* _WHAT TO DO_
Pick up the mailing-list reply below about adding missing visibility annotations for Table APIs and continue it from its last sentence.
** EXERCISE TEXT follows **
Re: [DISCUSS] Add missing visibility annotation for Table APIs

2023-07-29 Thread Jane Chan
Hi all,

Thanks for your valuable feedback. Here are my thoughts.

To Jark
I agree with your suggestions, and I've updated the sheet accordingly.

To Lincoln

> For the `DynamicFilteringEvent`, tend to keep it 'internal' since it's a
> concreate implementation of `SourceEvent`(and other two implementers are
> not public ones) .


I have checked the corresponding FLIP [1], and according to the design doc,
it suggested being marked as `@PublicEvolving`. At the same time, the class
`DynamicFilteringData`, which was introduced with it, was also marked as
`@PublicEvolving`. I think we can cc Gen Luo  to help
clarify.


For the `LookupOptions` and `Trigger`s, because they're all in the public
> interfaces of the flip[2], I'm fine with making them all public ones or
> just excluding the Trigger implemantors, cc @Qingsheng can you also help to
> check this?
>

I'm fine with both. Let's wait for Qingsheng's opinion.


For the `BuiltInFunctionDefinitions$Builder`, I think it should be
> `BuiltInFunctionDefinition$Builder`


Yes, this is a typo, and I've corrected it.
** End of EXERCISE TEXT **
** SUPPLIED DATA follows **
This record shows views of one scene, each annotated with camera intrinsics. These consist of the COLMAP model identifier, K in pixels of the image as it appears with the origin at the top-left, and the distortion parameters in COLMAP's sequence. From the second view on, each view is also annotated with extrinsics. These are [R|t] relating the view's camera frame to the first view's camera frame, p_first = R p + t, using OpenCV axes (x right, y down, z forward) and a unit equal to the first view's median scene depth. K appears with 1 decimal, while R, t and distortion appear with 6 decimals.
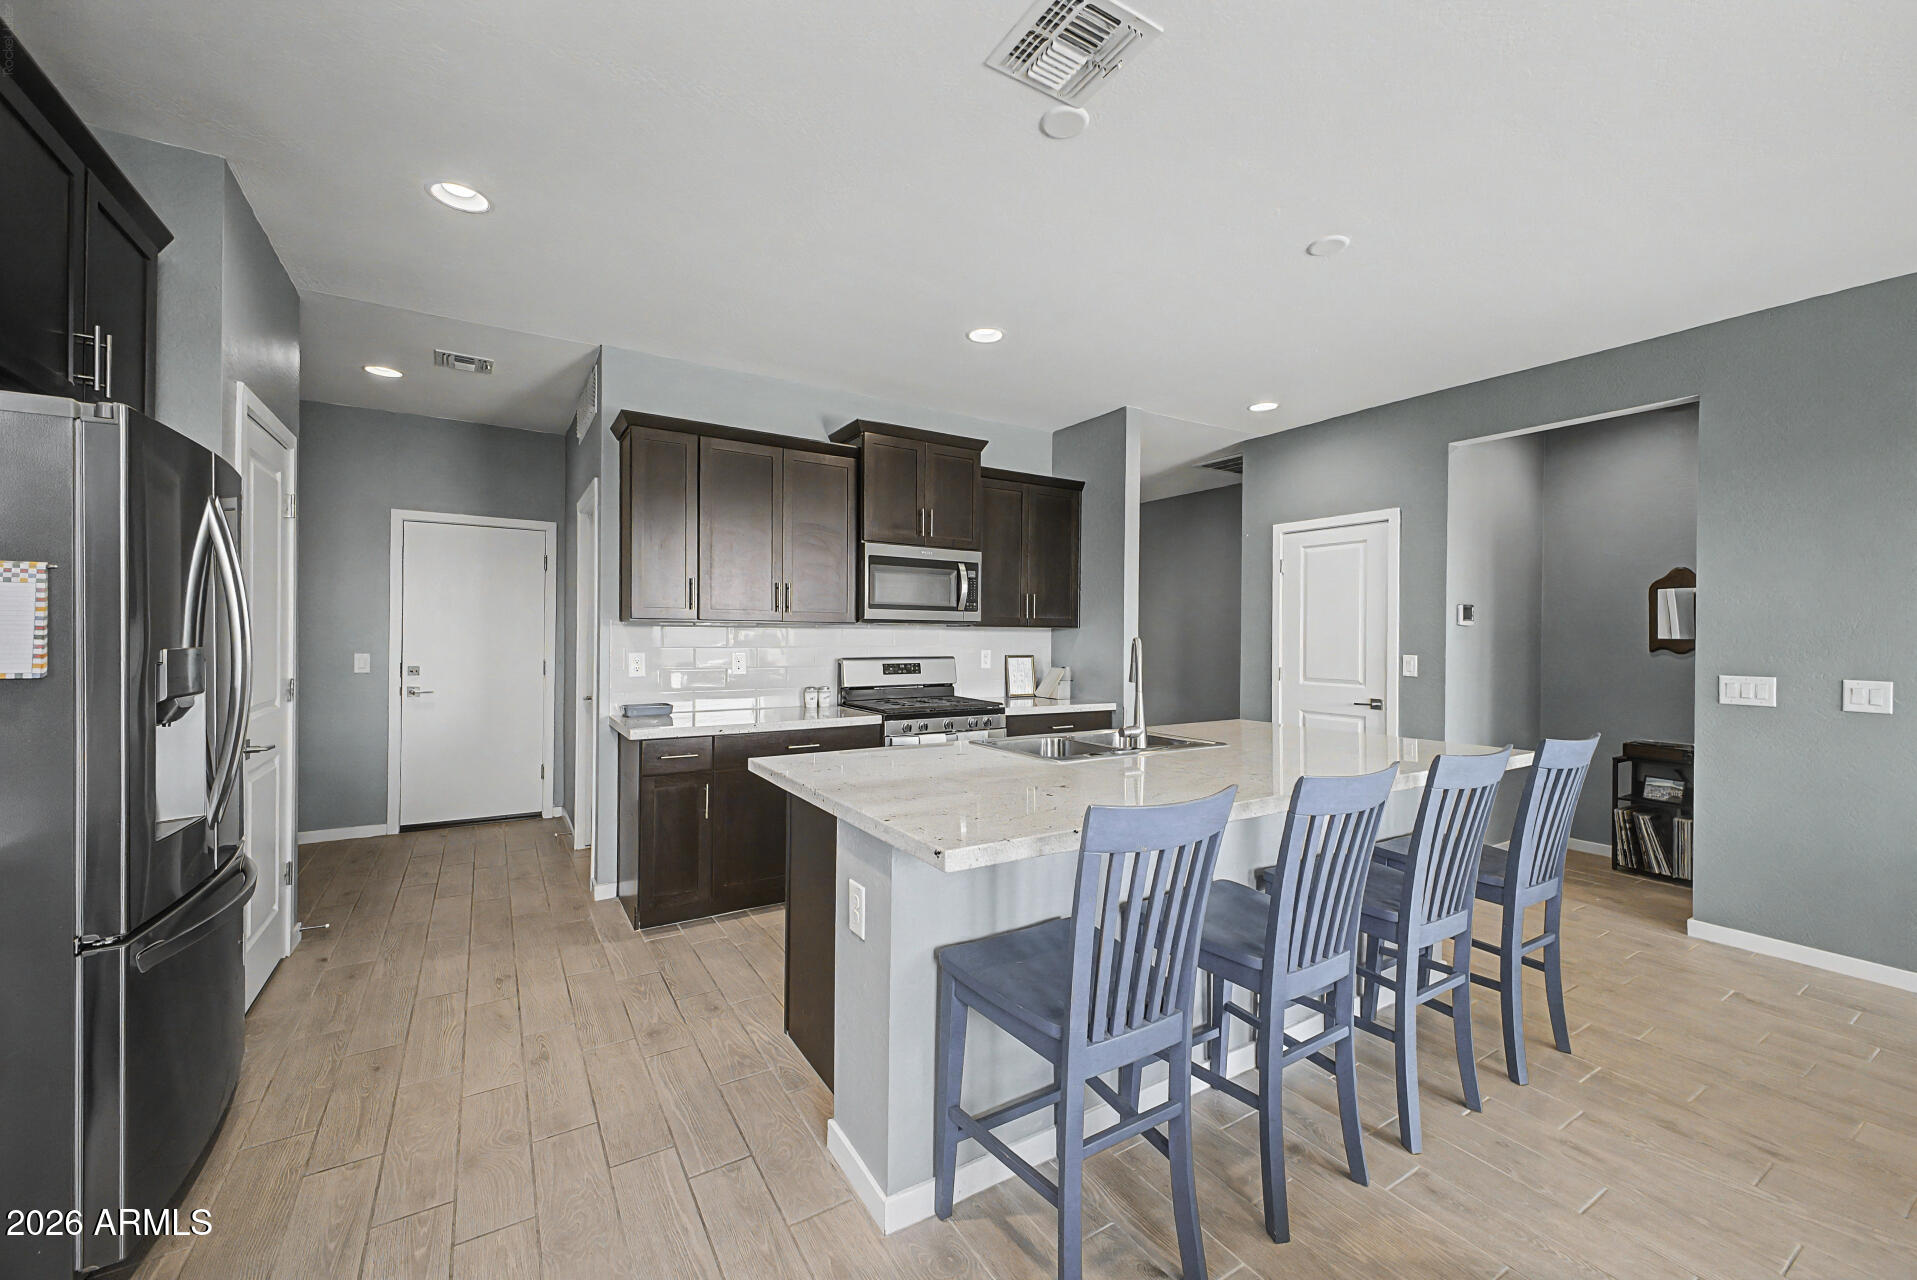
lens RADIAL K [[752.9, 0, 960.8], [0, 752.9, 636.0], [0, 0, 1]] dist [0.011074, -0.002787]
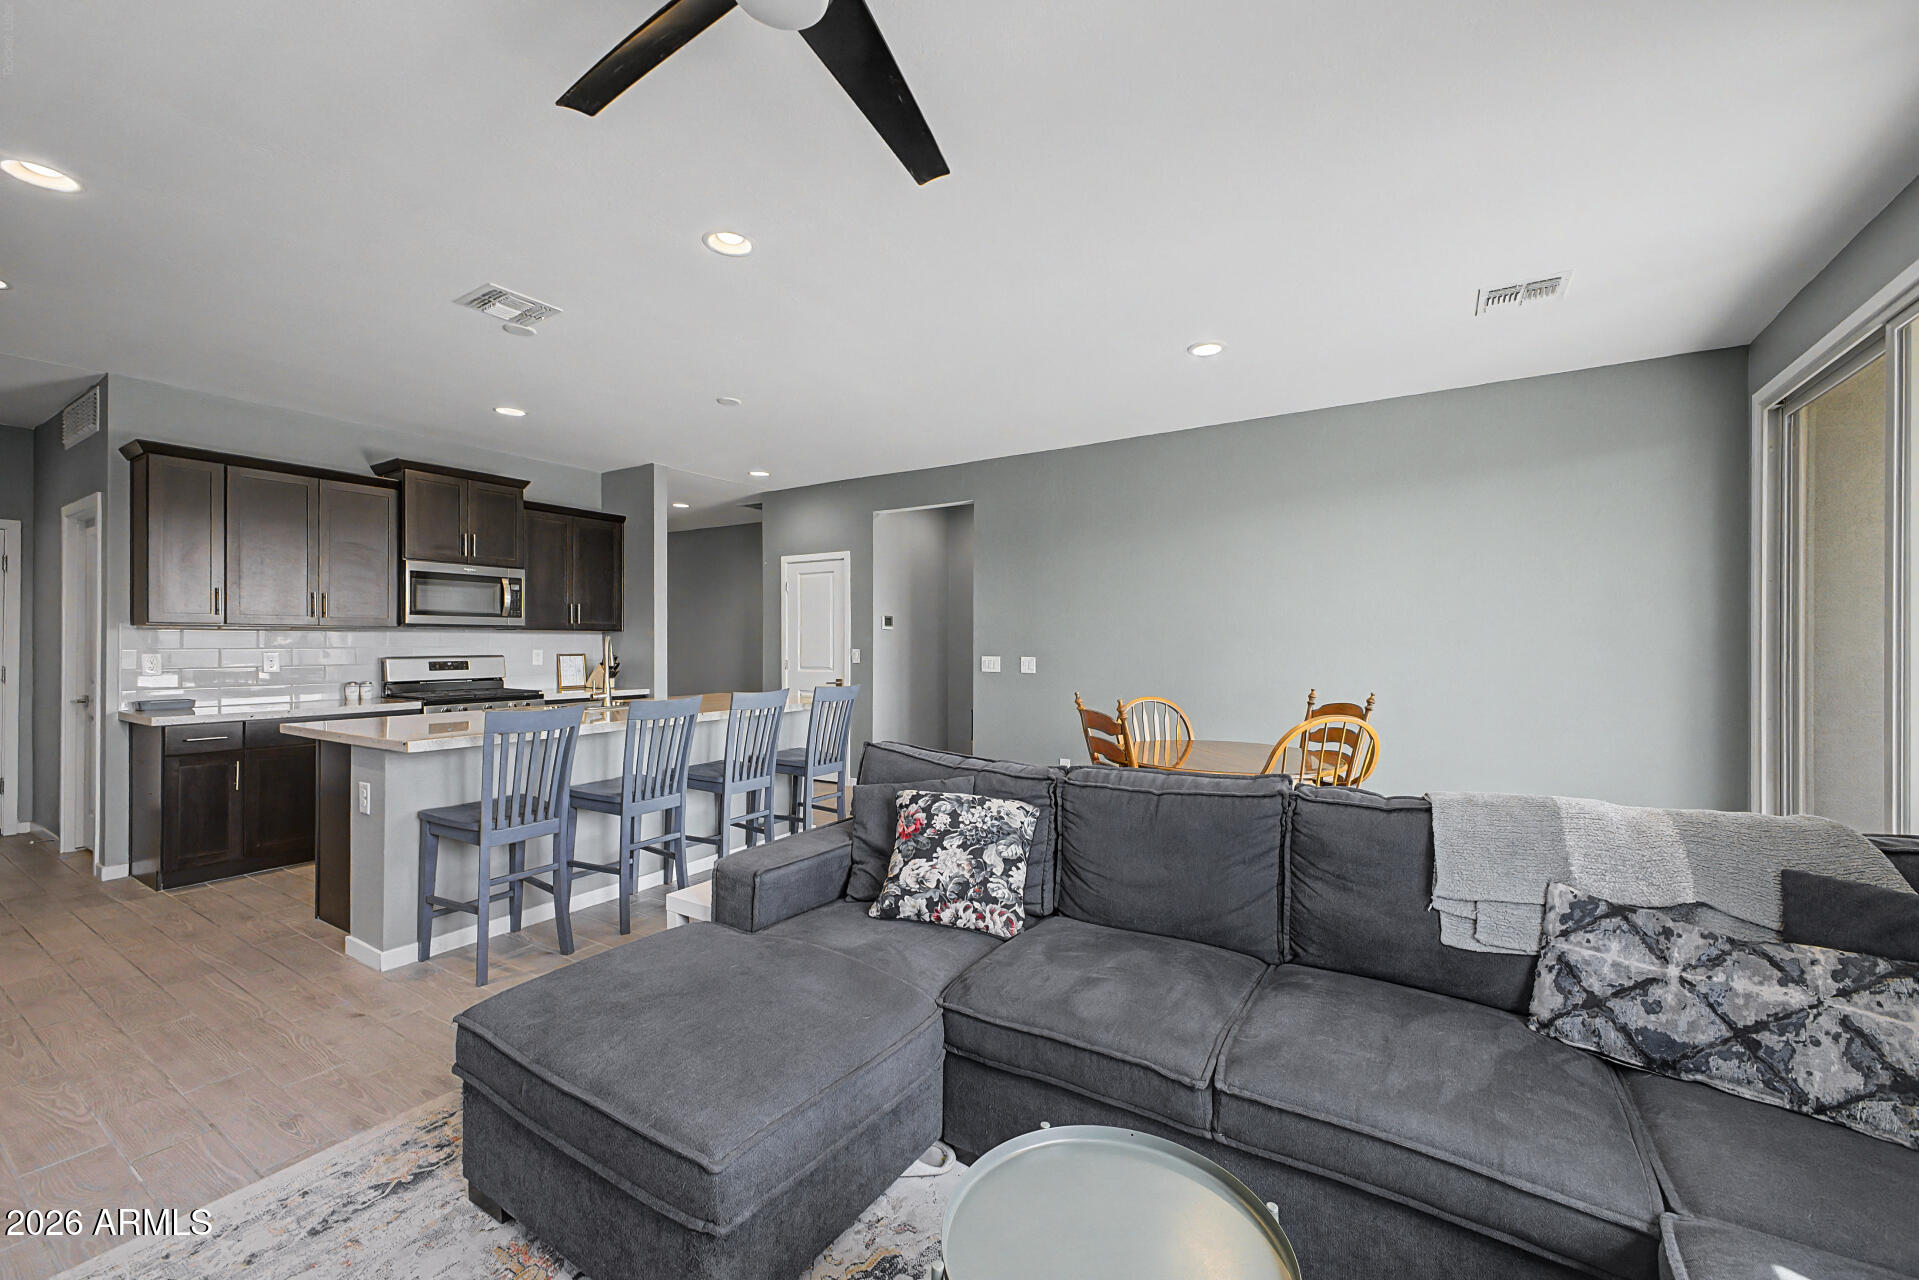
** End of SUPPLIED DATA **
* _ANSWER SECTION_
To Jing

do we really need to
> mark some many classes as @Internal? What is the exactly different between
> a public class with no annotation and with the @Internal?


IMO it is still necessary. From a user's perspective, marking a class as
@Internal has a clear directionality, indicating that this is an internal
class, and I should not rely on it. However, facing an unmarked class, I
wonder whether it is safe to depend on it in my code. From a developer's
perspective, marking a class as @Internal also helps us to be more
confident when iterating and updating interfaces. We can be sure that this
proposed change will not have unexpected behavior (because we have informed
users that it is internal and cannot promise the same compatibility
guarantee as public APIs).

[1]
https://cwiki.apache.org/confluence/display/FLINK/FLIP-248%3A+Introduce+dynamic+partition+pruning#:~:text=PublicEvolving%0Apublic%20class-,DynamicFilteringEvent,-implements%20SourceEvent%20%7B

Best,
Jane

On Wed, Jul 26, 2023 at 1:26 AM Jing Ge  wrote:

> Hi Jane,
>
> Thanks for your effort of walking through all classes and compiling the
> sheet. It is quite helpful. Just out of curiosity, do we really need to
> mark some many classes as @Internal? What is the exactly different between
> a public class with no annotation and with the @Internal?
>
> Best regards,
> Jing
>
>
> On Tue, Jul 25, 2023 at 11:06 AM Lincoln Lee 
> wrote:
>
> > Hi Jane,
> >
> > Thanks for driving this! Overall the proposed annotations looks good to
> me.
> > Some comments for the table[1]:
> >
> > For the `DynamicFilteringEvent`, tend to keep it 'internal' since it's a
> > concreate implementation of `SourceEvent`(and other two implementers are
> > not public ones) .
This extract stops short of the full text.